“L’Orfeo”, a “favola in musica” composta em 1607 pelo italiano Claudio Monteverdi, é considerada o ponto de partida de uma das artes que mais paixões e ódios despertou e continua a despertar: a ópera.
Na realidade, os 400 anos são uma data simbólica. Henrique Silveira, melómano e autor do blogue “Crítico Musical“, explica que a ópera faz, isso sim, 410 anos.
“Em 1597, foi realizada em Florença a ópera ‘Dafne’ executada em privado e da qual não sobrevive praticamente nada”, esclarece. A obra composta por Jacopo Peri e Giulio Caccini foi alvo de grande admiração por ser uma forma musical completamente nova. No entanto, “a primeira ópera que ficou e que é muito conhecida é o ‘Orfeo’ de Monteverdi”, justifica.
Vista actualmente como um espectáculo para as elites, muitos desconhecem que a origem da ópera reside no povo. Jorge Rodrigues, membro do coro do São Carlos, relembra como a nova forma musical foi recebida. “A ópera, desde que nasceu nas cortes nobres italianas, tornou-se logo um espectáculo tremendamente popular”, salienta. “Abriram teatros para o povo em Veneza com bilhetes pagos e imediatamente tiveram que abrir mais dada a afluência”.
“Espectáculo de exagero”
Mas afinal, o que torna a ópera um espectáculo tão incontornável? Henrique Silveira considera que é a combinação entre a música e o teatro. A “Gesamtkunstwerk” (obra de arte total), na definição de Wagner, tem “um conjunto de raízes que radicam na essência própria do ser humano, que é a representação do mundo”, entende.
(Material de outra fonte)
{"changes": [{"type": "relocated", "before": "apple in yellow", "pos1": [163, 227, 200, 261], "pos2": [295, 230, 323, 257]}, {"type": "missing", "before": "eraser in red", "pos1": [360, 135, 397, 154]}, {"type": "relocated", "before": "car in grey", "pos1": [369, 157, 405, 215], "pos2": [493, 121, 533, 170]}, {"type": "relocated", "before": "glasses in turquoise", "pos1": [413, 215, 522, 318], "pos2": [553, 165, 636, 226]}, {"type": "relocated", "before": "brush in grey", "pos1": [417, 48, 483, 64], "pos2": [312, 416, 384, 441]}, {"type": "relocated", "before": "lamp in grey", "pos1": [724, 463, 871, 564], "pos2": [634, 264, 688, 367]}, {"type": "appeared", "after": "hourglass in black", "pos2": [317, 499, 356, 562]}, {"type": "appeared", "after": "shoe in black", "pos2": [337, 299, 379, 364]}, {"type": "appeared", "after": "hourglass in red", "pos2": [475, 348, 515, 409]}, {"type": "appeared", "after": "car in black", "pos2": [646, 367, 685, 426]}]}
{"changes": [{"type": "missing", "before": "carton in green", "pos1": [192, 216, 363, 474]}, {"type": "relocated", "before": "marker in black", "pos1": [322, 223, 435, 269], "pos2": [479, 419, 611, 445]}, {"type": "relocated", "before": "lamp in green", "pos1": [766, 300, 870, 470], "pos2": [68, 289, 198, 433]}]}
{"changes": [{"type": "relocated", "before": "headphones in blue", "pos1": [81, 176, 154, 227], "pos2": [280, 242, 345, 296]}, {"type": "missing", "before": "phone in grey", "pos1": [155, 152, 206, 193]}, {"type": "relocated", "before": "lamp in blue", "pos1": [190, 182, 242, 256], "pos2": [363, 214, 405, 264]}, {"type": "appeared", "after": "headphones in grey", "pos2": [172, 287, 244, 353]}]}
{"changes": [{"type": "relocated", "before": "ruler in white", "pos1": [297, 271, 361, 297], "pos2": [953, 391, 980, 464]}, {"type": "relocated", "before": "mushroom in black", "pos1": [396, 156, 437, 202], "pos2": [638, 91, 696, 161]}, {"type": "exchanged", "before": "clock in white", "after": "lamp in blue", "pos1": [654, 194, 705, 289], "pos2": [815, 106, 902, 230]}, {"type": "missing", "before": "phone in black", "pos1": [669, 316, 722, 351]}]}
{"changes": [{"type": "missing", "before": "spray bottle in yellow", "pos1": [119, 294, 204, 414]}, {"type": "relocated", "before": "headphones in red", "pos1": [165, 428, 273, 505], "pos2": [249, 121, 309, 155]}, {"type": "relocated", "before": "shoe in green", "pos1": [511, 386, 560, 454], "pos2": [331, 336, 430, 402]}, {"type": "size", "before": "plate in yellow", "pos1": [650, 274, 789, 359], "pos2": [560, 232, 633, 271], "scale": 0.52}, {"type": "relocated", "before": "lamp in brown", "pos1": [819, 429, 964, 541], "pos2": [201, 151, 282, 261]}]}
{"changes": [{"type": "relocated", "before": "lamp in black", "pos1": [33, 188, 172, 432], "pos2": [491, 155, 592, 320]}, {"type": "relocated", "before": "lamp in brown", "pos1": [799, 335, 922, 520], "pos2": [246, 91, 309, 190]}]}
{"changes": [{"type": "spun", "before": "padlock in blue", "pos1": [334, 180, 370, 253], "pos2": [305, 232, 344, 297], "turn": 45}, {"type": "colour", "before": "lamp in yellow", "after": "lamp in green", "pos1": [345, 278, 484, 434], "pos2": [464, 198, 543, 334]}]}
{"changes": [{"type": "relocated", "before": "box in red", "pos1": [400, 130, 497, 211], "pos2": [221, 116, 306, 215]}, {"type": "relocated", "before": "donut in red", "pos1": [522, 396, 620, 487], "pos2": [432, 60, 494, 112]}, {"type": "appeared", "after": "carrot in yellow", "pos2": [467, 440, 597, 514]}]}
O primeiro contacto com o universo da ópera é algo que fica retido na memória de quem o viveu. Jorge Rodrigues lembra-se “perfeitamente” desse momento. “Foi uma ‘Manon Lescaut’ de Puccini. Fiquei absolutamente deslumbrado com os cenários, com os sons que saíam da orquestra, com os cantores a dar agudos”, recorda com satisfação.
Henrique Silveira, confesso wagneriano, traz à memória a primeira ópera que assistiu no Festival de Bayreuth (dedicado sobretudo à obra de Wagner), na Alemanha – o “Tannhäuser”. “A emoção foi tão grande ao ouvir naquela sala aqueles acordes da abertura que me comovi”, refere.
À medida que os espectáculos se sucedem, os níveis de exigência de um amante de ópera vão aumentando. Jorge Rodrigues entende a ópera como “um espectáculo de exagero no bom sentido”. “Quando não se atingem essas proporções não me agrada”, afirma.
O espectáculo tem de ter “algo de sobrehumano”. “É por isso que se chamam divas e divos aos grandes cantores, porque eles colocam-se num patamar sobrehumano. Se não há isso em ópera, não existe a ópera”, conclui.